Interior of Seneca Caverns in Bellevue (photo by Sarah Miller)

Seneca Caverns, Bellevue

This Northwest Ohio natural landmark was discovered in 1872 and has been a tourist attraction since 1933.

Visitors can’t help but be intrigued from the minute the large wooden sign appears along the side of the road: “Welcome to Seneca Caverns, See the ‘Earth Crack.’ ” Since 1933, travelers have made the trek to this part of Seneca County, just south of Bellevue, to explore the caves two local boys discovered in 1872 while hunting rabbits. 

Gingerly stepping down the rock pathway, which ends 110 feet underground, one can’t help but feel a bit like Tom Sawyer. Mark Twain himself would approve of our guide, who brings history with a side of humor to the tight turns and dark nooks.

Seneca Caverns formed from aged sediment that fell 7 to 12 feet, creating multiple levels to explore. Named after Ohio’s Seneca Indian people, the caverns are one of the largest caves in Ohio, and their geological significance draws visitors from around the world. 

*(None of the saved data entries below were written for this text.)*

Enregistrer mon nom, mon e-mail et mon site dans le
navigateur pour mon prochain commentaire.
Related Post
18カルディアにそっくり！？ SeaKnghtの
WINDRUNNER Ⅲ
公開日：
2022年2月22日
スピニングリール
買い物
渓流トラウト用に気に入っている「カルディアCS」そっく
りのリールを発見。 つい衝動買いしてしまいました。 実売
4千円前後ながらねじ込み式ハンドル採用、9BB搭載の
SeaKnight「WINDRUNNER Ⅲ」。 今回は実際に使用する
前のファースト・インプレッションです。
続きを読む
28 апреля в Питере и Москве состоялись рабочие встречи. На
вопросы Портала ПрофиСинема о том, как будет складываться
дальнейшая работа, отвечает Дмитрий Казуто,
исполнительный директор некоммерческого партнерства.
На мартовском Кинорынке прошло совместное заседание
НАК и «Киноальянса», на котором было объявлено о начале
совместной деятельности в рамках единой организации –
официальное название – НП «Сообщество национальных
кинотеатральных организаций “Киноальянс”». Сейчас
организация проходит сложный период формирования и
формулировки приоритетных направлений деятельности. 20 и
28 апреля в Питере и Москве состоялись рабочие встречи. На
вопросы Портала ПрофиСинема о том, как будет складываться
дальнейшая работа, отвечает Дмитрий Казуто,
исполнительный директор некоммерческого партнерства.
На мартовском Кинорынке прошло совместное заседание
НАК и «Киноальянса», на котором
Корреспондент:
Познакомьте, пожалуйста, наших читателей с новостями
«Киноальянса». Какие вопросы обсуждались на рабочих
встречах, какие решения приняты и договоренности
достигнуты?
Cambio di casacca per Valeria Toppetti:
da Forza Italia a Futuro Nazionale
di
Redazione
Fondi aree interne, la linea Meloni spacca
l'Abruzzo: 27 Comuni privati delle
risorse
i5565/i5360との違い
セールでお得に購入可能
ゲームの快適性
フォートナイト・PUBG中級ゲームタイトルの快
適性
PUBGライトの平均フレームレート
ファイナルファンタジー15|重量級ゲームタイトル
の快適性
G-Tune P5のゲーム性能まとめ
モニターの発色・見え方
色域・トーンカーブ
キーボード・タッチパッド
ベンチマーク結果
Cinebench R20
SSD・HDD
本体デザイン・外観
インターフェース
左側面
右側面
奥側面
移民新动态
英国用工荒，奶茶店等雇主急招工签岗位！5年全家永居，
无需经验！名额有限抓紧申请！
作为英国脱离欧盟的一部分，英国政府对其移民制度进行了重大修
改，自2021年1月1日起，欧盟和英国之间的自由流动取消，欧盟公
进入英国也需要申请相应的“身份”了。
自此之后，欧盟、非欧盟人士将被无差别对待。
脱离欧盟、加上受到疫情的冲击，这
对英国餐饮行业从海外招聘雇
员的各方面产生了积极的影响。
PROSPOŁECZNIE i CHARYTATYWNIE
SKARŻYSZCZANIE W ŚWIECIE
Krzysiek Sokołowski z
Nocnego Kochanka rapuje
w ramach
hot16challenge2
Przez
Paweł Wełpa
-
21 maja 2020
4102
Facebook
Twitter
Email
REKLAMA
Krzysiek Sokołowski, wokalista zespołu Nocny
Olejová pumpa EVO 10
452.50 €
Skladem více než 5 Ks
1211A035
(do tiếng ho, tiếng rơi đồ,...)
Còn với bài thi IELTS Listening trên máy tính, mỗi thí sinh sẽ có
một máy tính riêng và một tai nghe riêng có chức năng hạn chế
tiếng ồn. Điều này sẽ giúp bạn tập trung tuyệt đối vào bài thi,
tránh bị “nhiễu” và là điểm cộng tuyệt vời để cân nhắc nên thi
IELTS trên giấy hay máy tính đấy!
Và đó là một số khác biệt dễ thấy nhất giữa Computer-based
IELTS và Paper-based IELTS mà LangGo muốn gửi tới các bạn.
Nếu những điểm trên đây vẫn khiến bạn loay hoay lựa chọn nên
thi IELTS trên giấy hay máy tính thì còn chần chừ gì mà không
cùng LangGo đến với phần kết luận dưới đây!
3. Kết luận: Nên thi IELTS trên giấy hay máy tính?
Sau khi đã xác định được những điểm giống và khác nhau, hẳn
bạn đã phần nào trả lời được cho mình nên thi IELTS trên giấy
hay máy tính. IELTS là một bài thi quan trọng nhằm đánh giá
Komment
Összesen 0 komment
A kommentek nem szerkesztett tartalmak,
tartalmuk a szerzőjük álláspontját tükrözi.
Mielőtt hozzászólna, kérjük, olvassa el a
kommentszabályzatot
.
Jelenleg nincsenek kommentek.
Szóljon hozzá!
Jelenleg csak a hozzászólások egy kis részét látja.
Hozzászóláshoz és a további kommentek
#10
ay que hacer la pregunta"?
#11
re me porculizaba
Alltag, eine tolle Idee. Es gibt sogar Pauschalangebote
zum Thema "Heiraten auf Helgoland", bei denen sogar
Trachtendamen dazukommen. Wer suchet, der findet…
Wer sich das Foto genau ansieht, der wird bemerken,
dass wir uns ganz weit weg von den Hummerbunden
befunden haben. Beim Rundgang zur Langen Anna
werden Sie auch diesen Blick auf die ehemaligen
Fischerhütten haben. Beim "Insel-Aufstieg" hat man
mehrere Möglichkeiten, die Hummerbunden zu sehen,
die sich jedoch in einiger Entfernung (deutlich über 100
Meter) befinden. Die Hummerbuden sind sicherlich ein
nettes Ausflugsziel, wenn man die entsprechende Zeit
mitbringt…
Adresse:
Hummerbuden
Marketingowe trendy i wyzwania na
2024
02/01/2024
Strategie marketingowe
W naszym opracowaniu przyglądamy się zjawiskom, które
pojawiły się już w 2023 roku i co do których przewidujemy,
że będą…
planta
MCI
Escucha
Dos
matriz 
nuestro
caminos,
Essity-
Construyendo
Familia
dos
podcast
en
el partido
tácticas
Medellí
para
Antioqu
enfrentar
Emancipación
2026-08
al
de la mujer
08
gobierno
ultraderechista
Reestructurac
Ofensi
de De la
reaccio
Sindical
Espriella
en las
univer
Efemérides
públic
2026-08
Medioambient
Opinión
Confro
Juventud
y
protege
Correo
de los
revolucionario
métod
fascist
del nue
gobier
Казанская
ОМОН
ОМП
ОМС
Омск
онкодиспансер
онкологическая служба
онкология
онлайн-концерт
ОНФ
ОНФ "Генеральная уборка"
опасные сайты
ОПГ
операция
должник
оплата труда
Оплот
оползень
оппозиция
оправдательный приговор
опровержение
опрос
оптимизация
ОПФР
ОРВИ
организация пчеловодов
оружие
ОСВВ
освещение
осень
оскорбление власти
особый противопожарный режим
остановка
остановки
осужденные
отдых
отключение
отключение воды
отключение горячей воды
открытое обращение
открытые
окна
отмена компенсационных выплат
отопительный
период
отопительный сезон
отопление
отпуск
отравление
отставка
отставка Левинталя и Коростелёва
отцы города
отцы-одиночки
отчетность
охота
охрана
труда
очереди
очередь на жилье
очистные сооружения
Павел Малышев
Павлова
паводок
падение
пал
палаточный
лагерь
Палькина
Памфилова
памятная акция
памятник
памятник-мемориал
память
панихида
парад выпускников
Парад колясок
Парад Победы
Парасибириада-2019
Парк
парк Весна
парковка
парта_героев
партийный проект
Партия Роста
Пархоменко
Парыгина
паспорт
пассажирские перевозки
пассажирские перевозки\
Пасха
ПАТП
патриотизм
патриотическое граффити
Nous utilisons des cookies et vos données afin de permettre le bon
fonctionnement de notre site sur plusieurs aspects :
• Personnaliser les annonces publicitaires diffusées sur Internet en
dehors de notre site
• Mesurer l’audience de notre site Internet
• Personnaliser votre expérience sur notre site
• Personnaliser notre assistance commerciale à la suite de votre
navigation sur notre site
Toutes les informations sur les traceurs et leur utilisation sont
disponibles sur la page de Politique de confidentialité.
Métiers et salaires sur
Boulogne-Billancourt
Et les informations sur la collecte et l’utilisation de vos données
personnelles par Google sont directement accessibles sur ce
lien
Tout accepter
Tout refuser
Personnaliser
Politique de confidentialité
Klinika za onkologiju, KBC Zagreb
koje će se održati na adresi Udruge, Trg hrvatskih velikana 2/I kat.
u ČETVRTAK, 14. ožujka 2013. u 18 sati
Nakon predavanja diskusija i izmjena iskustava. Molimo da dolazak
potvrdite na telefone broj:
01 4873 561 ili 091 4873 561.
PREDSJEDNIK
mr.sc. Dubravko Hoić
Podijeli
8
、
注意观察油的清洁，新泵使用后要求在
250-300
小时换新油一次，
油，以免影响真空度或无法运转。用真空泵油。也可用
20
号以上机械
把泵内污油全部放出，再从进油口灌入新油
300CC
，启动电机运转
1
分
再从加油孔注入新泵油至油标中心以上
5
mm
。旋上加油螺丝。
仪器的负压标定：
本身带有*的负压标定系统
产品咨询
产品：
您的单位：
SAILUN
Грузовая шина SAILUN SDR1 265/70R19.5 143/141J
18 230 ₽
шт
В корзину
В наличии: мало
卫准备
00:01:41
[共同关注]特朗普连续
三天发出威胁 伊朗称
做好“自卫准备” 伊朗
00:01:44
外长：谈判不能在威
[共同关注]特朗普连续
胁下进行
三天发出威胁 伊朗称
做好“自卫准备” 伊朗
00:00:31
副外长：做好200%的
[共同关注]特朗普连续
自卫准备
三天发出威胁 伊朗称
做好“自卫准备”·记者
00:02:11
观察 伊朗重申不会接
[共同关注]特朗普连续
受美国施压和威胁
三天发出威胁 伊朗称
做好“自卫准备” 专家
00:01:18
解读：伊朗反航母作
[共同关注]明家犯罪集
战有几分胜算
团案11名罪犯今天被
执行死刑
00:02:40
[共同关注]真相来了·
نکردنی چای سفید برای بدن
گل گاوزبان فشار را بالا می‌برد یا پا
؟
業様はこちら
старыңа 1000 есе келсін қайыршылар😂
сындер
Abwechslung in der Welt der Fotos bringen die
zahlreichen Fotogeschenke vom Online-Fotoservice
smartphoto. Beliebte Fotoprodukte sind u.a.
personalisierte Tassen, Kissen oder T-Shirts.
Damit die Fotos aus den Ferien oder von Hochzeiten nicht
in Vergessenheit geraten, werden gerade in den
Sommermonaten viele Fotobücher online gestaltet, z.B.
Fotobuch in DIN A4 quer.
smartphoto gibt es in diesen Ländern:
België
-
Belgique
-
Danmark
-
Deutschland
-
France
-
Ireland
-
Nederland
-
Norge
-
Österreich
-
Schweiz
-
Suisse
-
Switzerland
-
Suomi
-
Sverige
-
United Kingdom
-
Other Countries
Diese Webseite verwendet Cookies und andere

Owner Denise Bell started as a tour guide at Seneca Caverns while in high school. She didn’t particularly have a love of caves, but she did end up marrying Richard Bell, whose parents, Don and Fannie Bell, opened the tourist attraction on May 14, 1933.

“It’s a crazy business to be in, but I’ve developed a passion for it,” says Bell. “I had a science teacher bring her students. She stopped to tell me as a child she toured Seneca Caverns, and that tour is why she became a science teacher. That’s why I do it.”

The seven public cave levels are rich with history, both recent and ancient, which is visible in the inscriptions from cave visitors more than a century ago as well as intact brachiopod fossils in rock that dates to the Devonian period (between 358 million and 419 million years ago). Depending on recent precipitation, visitors may even catch a glimpse of the crystal-clear flowing stream named Ole Mist’ry River.

“The fourth level is my favorite,” Bell says. “You can hear the water dripping. Soda straws form here — they’re hollow tubes of crystal formations that take over 100 years to form one cubic inch. On this level are the inscriptions that remind me there were people there before us. It’s a spiritual place.”